DATASET EXCERPTS:
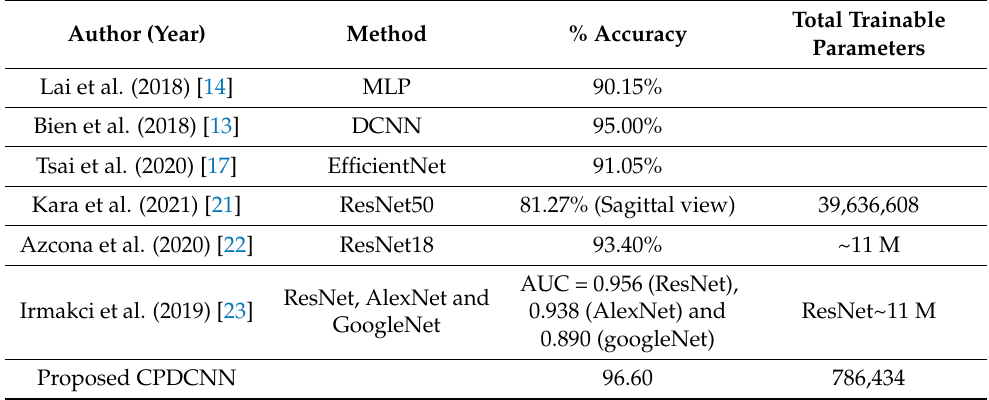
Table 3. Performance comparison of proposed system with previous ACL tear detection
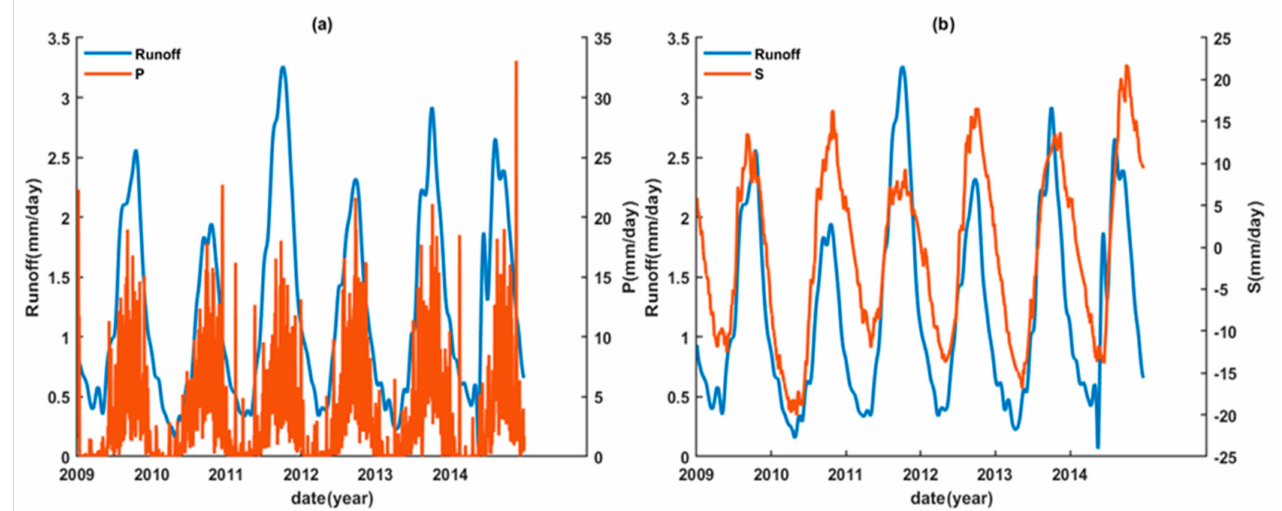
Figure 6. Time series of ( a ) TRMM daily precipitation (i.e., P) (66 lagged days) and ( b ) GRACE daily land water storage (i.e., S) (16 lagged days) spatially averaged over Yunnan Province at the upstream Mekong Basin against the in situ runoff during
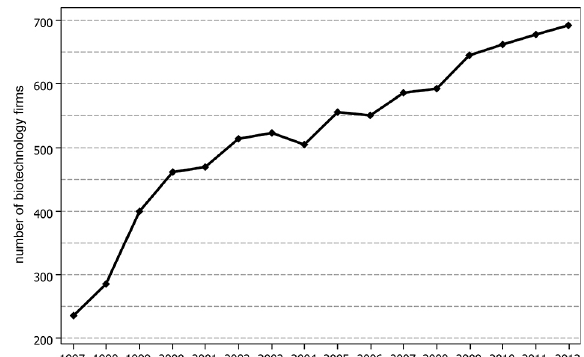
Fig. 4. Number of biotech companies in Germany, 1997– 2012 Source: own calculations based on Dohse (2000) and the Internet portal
* * *
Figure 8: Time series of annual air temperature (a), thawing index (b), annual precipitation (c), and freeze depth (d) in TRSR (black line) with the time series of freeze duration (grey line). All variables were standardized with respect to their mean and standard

ASSIGNMENT: Your output must be one number: how many lines of the listing include "with".

SOLVED PROBLEM: 2